What you are asked to do >> A verbatim copy of the data is wanted, minus any picture in it.

Provided data >>

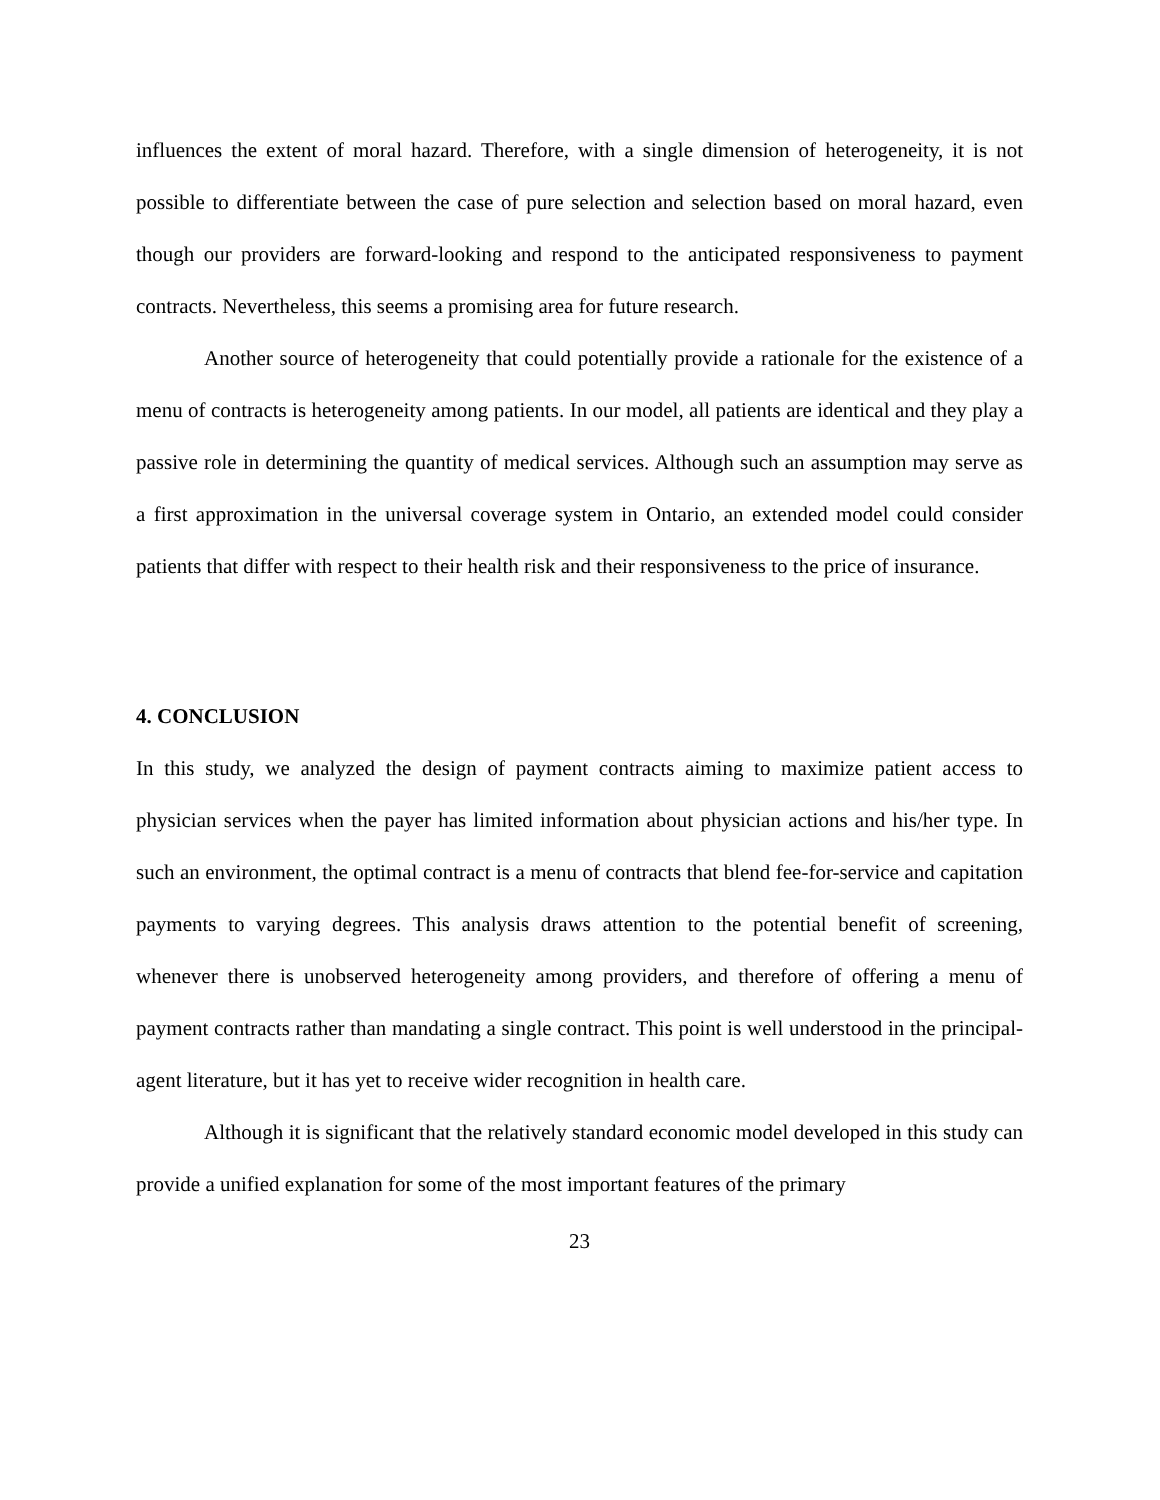influences the extent of moral hazard. Therefore, with a single dimension of heterogeneity, it is not possible to differentiate between the case of pure selection and selection based on moral hazard, even though our providers are forward-looking and respond to the anticipated responsiveness to payment contracts. Nevertheless, this seems a promising area for future research.
Another source of heterogeneity that could potentially provide a rationale for the existence of a menu of contracts is heterogeneity among patients. In our model, all patients are identical and they play a passive role in determining the quantity of medical services. Although such an assumption may serve as a first approximation in the universal coverage system in Ontario, an extended model could consider patients that differ with respect to their health risk and their responsiveness to the price of insurance.
4. CONCLUSION
In this study, we analyzed the design of payment contracts aiming to maximize patient access to physician services when the payer has limited information about physician actions and his/her type. In such an environment, the optimal contract is a menu of contracts that blend fee-for-service and capitation payments to varying degrees. This analysis draws attention to the potential benefit of screening, whenever there is unobserved heterogeneity among providers, and therefore of offering a menu of payment contracts rather than mandating a single contract. This point is well understood in the principal-agent literature, but it has yet to receive wider recognition in health care.
Although it is significant that the relatively standard economic model developed in this study can provide a unified explanation for some of the most important features of the primary
23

Solution to the exercise >>
influences the extent of moral hazard. Therefore, with a single dimension of heterogeneity, it is not possible to differentiate between the case of pure selection and selection based on moral hazard, even though our providers are forward-looking and respond to the anticipated responsiveness to payment contracts. Nevertheless, this seems a promising area for future research.
Another source of heterogeneity that could potentially provide a rationale for the existence of a menu of contracts is heterogeneity among patients. In our model, all patients are identical and they play a passive role in determining the quantity of medical services. Although such an assumption may serve as a first approximation in the universal coverage system in Ontario, an extended model could consider patients that differ with respect to their health risk and their responsiveness to the price of insurance.
4. CONCLUSION
In this study, we analyzed the design of payment contracts aiming to maximize patient access to physician services when the payer has limited information about physician actions and his/her type. In such an environment, the optimal contract is a menu of contracts that blend fee-for-service and capitation payments to varying degrees. This analysis draws attention to the potential benefit of screening, whenever there is unobserved heterogeneity among providers, and therefore of offering a menu of payment contracts rather than mandating a single contract. This point is well understood in the principal-agent literature, but it has yet to receive wider recognition in health care.
Although it is significant that the relatively standard economic model developed in this study can provide a unified explanation for some of the most important features of the primary
23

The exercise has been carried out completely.